### About this task
Which of the lines below holds the string "labels"? Copy every line that does.

[Stored items]

..............................

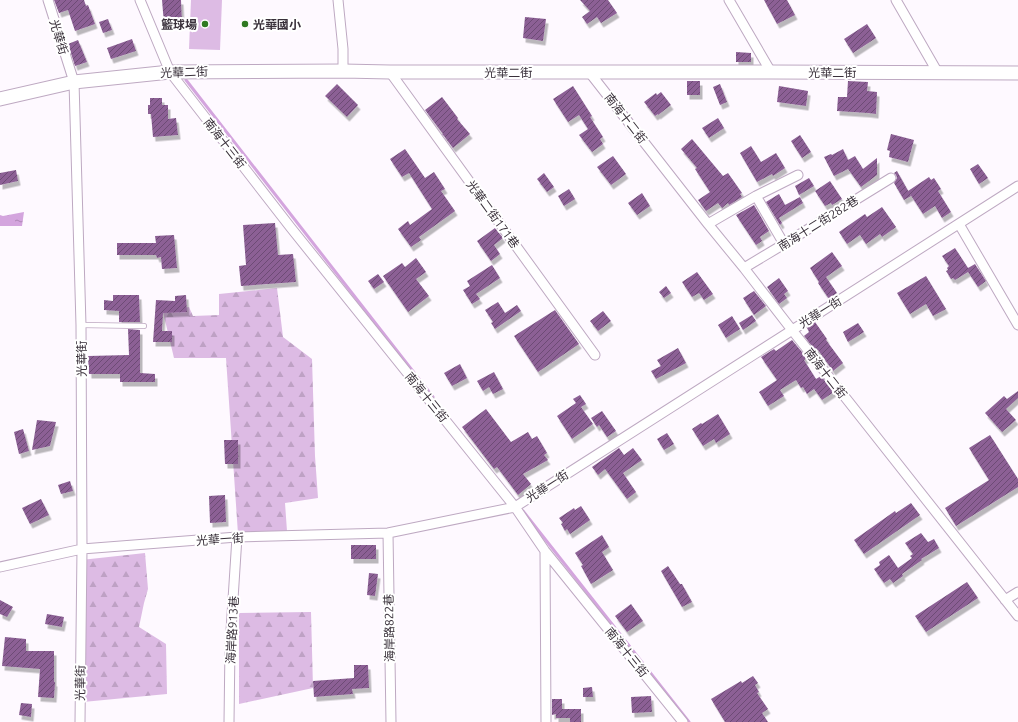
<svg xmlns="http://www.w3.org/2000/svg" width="1018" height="722" font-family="Ubuntu,'Noto Sans TC',sans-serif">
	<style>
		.green { fill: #ddbbe4 }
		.forest { fill: url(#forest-firs) }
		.water { fill: url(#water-ripples) }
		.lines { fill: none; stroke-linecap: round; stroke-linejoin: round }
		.stream { stroke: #d4a5de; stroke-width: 3 }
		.building { fill: url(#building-hatch); filter: url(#shadow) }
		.lane-casing { stroke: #bea9c2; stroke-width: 6 }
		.street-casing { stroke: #bea9c2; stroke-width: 11 }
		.secondary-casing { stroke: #bea9c2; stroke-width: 15 }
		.lane { stroke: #fff; stroke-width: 4.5 }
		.street { stroke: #fff; stroke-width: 9 }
		.secondary { stroke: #fff; stroke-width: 13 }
		.poi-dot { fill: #2f7a21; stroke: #fff; stroke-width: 1.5 }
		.labels { text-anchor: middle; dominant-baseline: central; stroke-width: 4; stroke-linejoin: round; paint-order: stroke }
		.poi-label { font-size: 12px; font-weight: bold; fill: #39303a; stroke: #fff; text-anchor: end }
		.street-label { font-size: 12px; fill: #39303a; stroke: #fff }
	</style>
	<defs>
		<pattern id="forest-firs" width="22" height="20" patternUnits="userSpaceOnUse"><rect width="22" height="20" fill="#ddbbe4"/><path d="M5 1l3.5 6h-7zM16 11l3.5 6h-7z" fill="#bea1c4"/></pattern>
		<pattern id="water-ripples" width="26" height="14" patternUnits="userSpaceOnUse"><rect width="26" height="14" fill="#d4a5de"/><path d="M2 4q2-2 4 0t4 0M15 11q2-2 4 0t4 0" fill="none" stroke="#ad87b5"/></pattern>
		<pattern id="building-hatch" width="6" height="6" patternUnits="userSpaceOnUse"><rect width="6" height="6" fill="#8c6195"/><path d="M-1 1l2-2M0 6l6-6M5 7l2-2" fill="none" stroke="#6d4c74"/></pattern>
		<filter id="shadow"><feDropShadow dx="2.5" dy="4.5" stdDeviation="0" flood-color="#0004"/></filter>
	</defs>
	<rect width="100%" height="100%" fill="#fef9ff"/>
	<path class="green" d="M191,0H222L220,50L189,49Z"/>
	<path class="forest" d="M277,288L283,337L312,359L315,456L318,498L285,503L287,531L238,534L226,358H174L163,312L189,307L193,316L219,315V294Z
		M145,553L148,589L144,603L139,627L166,644L167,694L83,702L81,560Z
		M311,612L313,688L239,704V613Z"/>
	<path class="water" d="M24,212L22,226H0V215L3,216Z"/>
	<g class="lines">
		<path class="stream" d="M186,80L433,397
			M523,511L689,722"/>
	</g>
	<path class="building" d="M54,0H84L86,6L88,5L95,24L75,31L68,10L59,13Z
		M162,0H181L182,23L164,24Z
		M580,0H608L617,13L601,23L597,17L587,24L582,17L590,11Z
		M764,0H787L795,15L777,24Z
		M525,17L546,19L543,41L523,38Z
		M108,19L112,30L103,33L99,22Z
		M867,24L876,38L853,53L844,39Z
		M132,39L136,51L111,59L107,48Z
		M78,40L87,62L75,66L68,44Z
		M736,52L751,53V62H736Z
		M687,81H700V95H687Z
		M848,81L868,82L867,91L877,92L876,114L868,113L837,111L838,97H847Z
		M337,84L358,105L347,117L325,96Z
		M720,84L727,102L720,105L713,87Z
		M573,86L592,116L590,117L603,137L600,139L603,144L592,152L579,135L588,129L579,115L568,122L553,99Z
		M779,86L808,91L806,106L777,102Z
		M661,92L671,105L658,115V114L655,116L644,102L656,93L657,95Z
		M442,97L458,118L457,119L470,134L453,148L444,136L442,134H443L425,110Z
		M150,98H162V105H168V119L176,118L178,135L153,137L151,114H148V105H150Z
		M718,118L724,128L709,138L702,128Z
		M891,134L914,140L908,162L889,157L890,151L887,150Z
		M800,135L811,152L802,158L791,141Z
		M692,139L723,176L728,173L742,193L740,194L742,197L729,205L728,203L722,208L718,203L706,211L698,200L710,192L695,169L697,168L681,149Z
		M751,146L761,162L776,153L785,168L773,176L772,174L757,182L740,153Z
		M405,149L425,178L434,172L445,189L441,191L455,211L419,237L421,240L411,247L398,229L408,221L410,225L432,209L409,173L402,177L390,159Z
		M843,149L848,160L855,156L863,169L877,158V175L861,187L848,169L834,176L824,157L831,154L832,155Z
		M613,156L626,174L611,185L597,167Z
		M978,164L988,178L979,184L970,169Z
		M16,170L18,181L0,185V173Z
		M897,171L911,196L904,200L894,183L897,178L896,175L894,173Z
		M544,173L554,187L547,192L537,179Z
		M929,177L931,180L934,178L941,189L938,191L951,212L942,218L935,206L923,214L908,191Z
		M809,178L814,186L799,195L795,186Z
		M830,181L842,199L832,205L831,203L825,206L815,191Z
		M569,189L575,199L564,206L558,196Z
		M642,193L650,206L637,215L628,203Z
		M779,194L785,205L800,197L803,203L779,218L782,223L780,225L766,202Z
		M754,205L769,231L760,237L762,241L756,245L736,215Z
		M882,207L896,227L882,237L880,234L866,244L860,235L847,244L839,232L865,214L867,217Z
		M275,223L278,255L293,254L296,282L241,286L239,266L246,265L243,225Z
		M495,228L503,238L494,245L500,254L491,261L477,241Z
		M174,235L177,268L162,269L161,257L157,258L156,255H117V243H156L155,236Z
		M955,248L968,268L975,264L986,281L978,287L968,272L955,280L953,278L951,279L946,271L948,270L947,268L949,266L942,256Z
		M832,252L842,266L826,277L837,293L829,299L818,283L819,282L810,268Z
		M416,258L426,272L416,279L429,296L408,312L383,276L402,263L405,267Z
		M492,265L500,278L476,294L480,299L472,304L463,290L470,286L467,281Z
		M697,272L713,294L704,300L699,293L692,297L682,282Z
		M378,274L384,282L374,289L368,281Z
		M926,276L946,309L933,316L926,304L910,314L897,293Z
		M779,278L788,291L784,294L787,298L779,304L767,287Z
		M666,286L671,293L664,298L659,292Z
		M754,291L766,306L754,315L743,298Z
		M113,295H139L140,322H119V311L104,310V300L113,301Z
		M186,295L187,312L163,313L162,331H172V342H153L156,300L175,301V296Z
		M498,302L505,313L517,305L521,311L495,329L491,323L493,322L485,310Z
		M555,310L579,344L538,372L514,336Z
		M603,311L611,321L598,331L590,321Z
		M752,315L756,321L743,330L739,323Z
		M732,316L740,329L726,338L718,325Z
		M815,322L827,339L826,340L843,363L833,371L818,350L816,351L804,336L809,332L807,328Z
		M858,323L864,332L848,342L843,332Z
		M128,329L140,330V373L155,374V382H120V374H89L88,356L129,355Z
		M792,340L807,358L804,360L816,379L821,376L834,392L822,400L814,389L807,394L803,387L801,388L796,380L780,390L784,396L768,406L759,392L777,380L761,357L774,349L776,351Z
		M678,348L686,363L656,379L651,371L661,366L657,360Z
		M460,364L467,378L452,386L444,373Z
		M494,372L503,389L493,394L489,387L483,391L477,381Z
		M1018,391V398L1006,409L1016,420L1002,432L985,413L1004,396L1007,399Z
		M580,395L586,404L581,407L593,424L572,439L557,416L576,403L573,399Z
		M486,409L511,442L528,432L532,439L537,436L547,453L544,455L548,460L523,474L531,484L518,495L497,467L494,469L462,427Z
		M602,411L616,431L607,437L599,425L597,427L591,418Z
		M718,414L730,434L716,443L714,439L703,446L692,429L701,423L702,424Z
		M37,420L56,422L50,446L32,450Z
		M23,429L29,451L19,454L14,432Z
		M667,433L674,444L664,450L657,439Z
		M990,435L1018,479V487L956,526L945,508L989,480L969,448Z
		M224,440H238V464H225Z
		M619,448L624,455L633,448L642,460L623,473L636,492L627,499L605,469L598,475L592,467Z
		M70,481L73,491L61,494L58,485Z
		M225,495L226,522L210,523L209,496Z
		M41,499L49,515L30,524L22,508Z
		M911,503L920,515L864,554L854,540L895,511L896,513Z
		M581,506L590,520L570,534L567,529L565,531L561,524L563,523L559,518L574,508L575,510Z
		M921,533L928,542L934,539L939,548L921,559L922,560L902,574L903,576L893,583L890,579L884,583L874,569L880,565L879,562L889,555L898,568L912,558L910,556L913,554L905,543Z
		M602,535L609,547L602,552L613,570L591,584L581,566L583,565L575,553Z
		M351,545H376V559H351Z
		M668,566L680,584H682L692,602L682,607L661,571Z
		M369,573L378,574L375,596L367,595Z
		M967,582L978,598L926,632L915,616Z
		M0,600L13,607L7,617L0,614Z
		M631,604L643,621L627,632L615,616Z
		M47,614L64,617L62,627L45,624Z
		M5,637L26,639V651H54V682H55L54,698L38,697L40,669L2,666Z
		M354,665H368L369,688L352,689L353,694L314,697L313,681L354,678Z
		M753,676L758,683L755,685L759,692L757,693L768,709L762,713L768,722H725L711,699L741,681L742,683Z
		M592,687L593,697H583V688Z
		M651,696L652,712L632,713L631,697Z
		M552,699H562V709H581V722H570V718H556V714L552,715Z
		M21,703L32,704L31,717L19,715Z"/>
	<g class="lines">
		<defs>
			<path id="lane" d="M81,325L144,326"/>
			<path id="street" d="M48,0L74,82L81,325L82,549L80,722
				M140,0L170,72L291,228L515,507L545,551L683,722
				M338,0L343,49V71
				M729,0L771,72
				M896,0L938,73
				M390,72L595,355
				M590,73L708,224L744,268L792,330L1018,616
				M756,196L784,244
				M708,224L756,196L798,175
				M959,224L1018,325
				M744,268L784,244L891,178
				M388,533L391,722
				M545,551L546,722
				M0,567L82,549L237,537L388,533L515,507L1018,186
				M1005,600L1018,592
				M229,722L230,646L237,537"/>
			<path id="secondary" d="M0,99L74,82L170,72L343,71L390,72H771L1018,73"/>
		</defs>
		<use href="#lane" class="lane-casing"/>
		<use href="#street" class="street-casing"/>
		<use href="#secondary" class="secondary-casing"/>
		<use href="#lane" class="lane"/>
		<use href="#street" class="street"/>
		<use href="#secondary" class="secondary"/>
	</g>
	<g class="poi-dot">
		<circle cx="205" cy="24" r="4"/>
		<circle cx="245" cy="24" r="4"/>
	</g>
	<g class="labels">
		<g class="poi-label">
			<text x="197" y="24">籃球場</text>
			<text x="253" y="24" text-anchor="start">光華國小</text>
		</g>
		<g class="street-label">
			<text transform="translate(59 37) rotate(73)">光華街</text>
			<text transform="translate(184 72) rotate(-2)">光華二街</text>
			<text x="508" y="72">光華二街</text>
			<text x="832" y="72">光華二街</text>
			<text transform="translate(626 118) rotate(52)">南海十二街</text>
			<text transform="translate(225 143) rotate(52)">南海十三街</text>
			<text transform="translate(493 214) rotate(54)">光華二街171巷</text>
			<text transform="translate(818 223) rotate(-32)">南海十二街282巷</text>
			<text transform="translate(820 312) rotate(-32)">光華一街</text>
			<text transform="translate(81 359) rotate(-90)">光華街</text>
			<text transform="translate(826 373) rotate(52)">南海十二街</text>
			<text transform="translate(427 397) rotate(51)">南海十三街</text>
			<text transform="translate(547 486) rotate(-33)">光華一街</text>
			<text transform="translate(220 539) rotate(-4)">光華一街</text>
			<text transform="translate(389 628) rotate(-91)">海岸路822巷</text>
			<text transform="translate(232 630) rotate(-87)">海岸路913巷</text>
			<text transform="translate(627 652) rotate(51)">南海十三街</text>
			<text transform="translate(80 683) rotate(-89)">光華街</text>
		</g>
	</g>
</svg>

..............................

### Expected output
		.labels { text-anchor: middle; dominant-baseline: central; stroke-width: 4; stroke-linejoin: round; paint-order: stroke }
	<g class="labels">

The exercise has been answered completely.